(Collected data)
☆ ☆ ☆ ☆

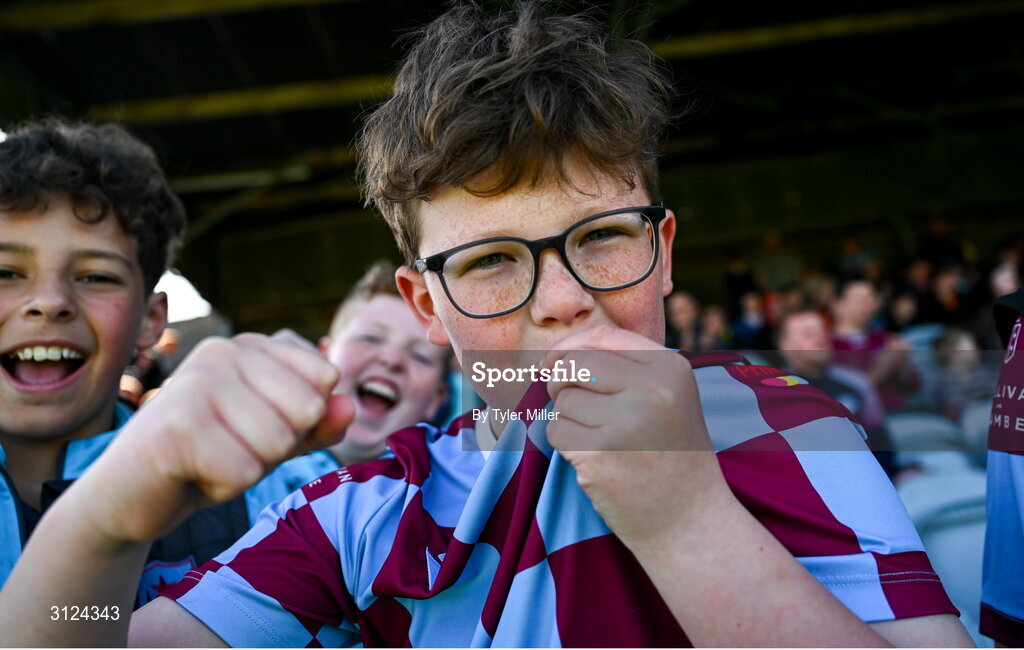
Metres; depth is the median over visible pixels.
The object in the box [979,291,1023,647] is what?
person
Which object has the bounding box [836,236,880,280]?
person
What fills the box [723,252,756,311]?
person
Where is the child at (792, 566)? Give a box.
[26,1,966,649]
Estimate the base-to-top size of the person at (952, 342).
0.830 m
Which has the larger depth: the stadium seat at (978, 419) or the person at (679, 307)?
the person at (679, 307)
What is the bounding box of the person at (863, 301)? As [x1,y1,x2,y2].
[829,277,903,400]
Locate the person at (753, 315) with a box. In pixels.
[733,289,769,347]
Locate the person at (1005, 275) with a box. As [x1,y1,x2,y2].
[989,257,1021,299]
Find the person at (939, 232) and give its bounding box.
[918,215,960,265]
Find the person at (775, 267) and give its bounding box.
[755,230,801,292]
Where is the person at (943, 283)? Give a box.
[920,262,969,324]
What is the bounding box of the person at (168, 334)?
[143,327,180,389]
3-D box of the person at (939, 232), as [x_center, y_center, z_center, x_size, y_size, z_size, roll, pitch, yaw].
[4.969,-0.655,9.524,0.503,1.161,0.574,-4,-2,13]
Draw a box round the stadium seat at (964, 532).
[897,463,990,627]
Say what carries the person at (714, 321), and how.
in the building at (346, 137)
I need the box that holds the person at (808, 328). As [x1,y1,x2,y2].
[774,309,886,443]
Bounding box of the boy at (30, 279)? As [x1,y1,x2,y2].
[0,121,249,604]
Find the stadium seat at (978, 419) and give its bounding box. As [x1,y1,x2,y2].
[958,399,993,461]
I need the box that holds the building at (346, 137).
[0,0,1022,343]
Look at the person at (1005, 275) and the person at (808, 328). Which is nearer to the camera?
the person at (808, 328)
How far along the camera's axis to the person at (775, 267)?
9.94 m
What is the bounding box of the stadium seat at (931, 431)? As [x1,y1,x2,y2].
[887,411,961,454]
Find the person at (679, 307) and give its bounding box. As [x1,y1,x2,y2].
[664,289,702,348]
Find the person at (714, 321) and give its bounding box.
[698,304,731,349]
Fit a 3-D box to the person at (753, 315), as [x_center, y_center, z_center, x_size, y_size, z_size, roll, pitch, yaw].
[2.301,0.099,7.878,0.409,0.824,0.422,-4,-2,0]
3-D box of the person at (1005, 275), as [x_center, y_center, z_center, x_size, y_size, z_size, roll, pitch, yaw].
[3.951,-0.062,6.415,0.430,0.894,0.558,-4,-2,0]
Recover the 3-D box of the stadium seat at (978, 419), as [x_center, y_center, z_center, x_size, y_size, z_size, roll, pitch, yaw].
[2.606,0.708,4.227,0.513,0.626,0.658,-4,-2,0]
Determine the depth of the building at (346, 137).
8.86 m
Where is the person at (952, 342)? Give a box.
[931,327,992,418]
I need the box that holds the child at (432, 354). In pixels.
[238,269,454,516]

☆ ☆ ☆ ☆

ABOUT THIS TASK: The answer must be the line containing "Bounding box of the boy" and every line after it to the end of the data, each set down exactly.

RESPONSE TO THE TASK:
Bounding box of the boy at (30, 279)? As [x1,y1,x2,y2].
[0,121,249,604]
Find the stadium seat at (978, 419) and give its bounding box. As [x1,y1,x2,y2].
[958,399,993,461]
I need the box that holds the building at (346, 137).
[0,0,1022,343]
Look at the person at (1005, 275) and the person at (808, 328). Which is nearer to the camera?
the person at (808, 328)
How far along the camera's axis to the person at (775, 267)?
9.94 m
What is the bounding box of the stadium seat at (931, 431)? As [x1,y1,x2,y2].
[887,411,961,454]
Find the person at (679, 307) and give its bounding box. As [x1,y1,x2,y2].
[664,289,702,348]
Find the person at (714, 321) and give its bounding box.
[698,304,731,349]
Fit a 3-D box to the person at (753, 315), as [x_center, y_center, z_center, x_size, y_size, z_size, roll, pitch, yaw].
[2.301,0.099,7.878,0.409,0.824,0.422,-4,-2,0]
3-D box of the person at (1005, 275), as [x_center, y_center, z_center, x_size, y_size, z_size, roll, pitch, yaw].
[3.951,-0.062,6.415,0.430,0.894,0.558,-4,-2,0]
Recover the 3-D box of the stadium seat at (978, 419), as [x_center, y_center, z_center, x_size, y_size, z_size, roll, pitch, yaw].
[2.606,0.708,4.227,0.513,0.626,0.658,-4,-2,0]
Determine the depth of the building at (346, 137).
8.86 m
Where is the person at (952, 342)? Give a box.
[931,327,992,418]
I need the box that holds the child at (432, 354). In pixels.
[238,269,454,516]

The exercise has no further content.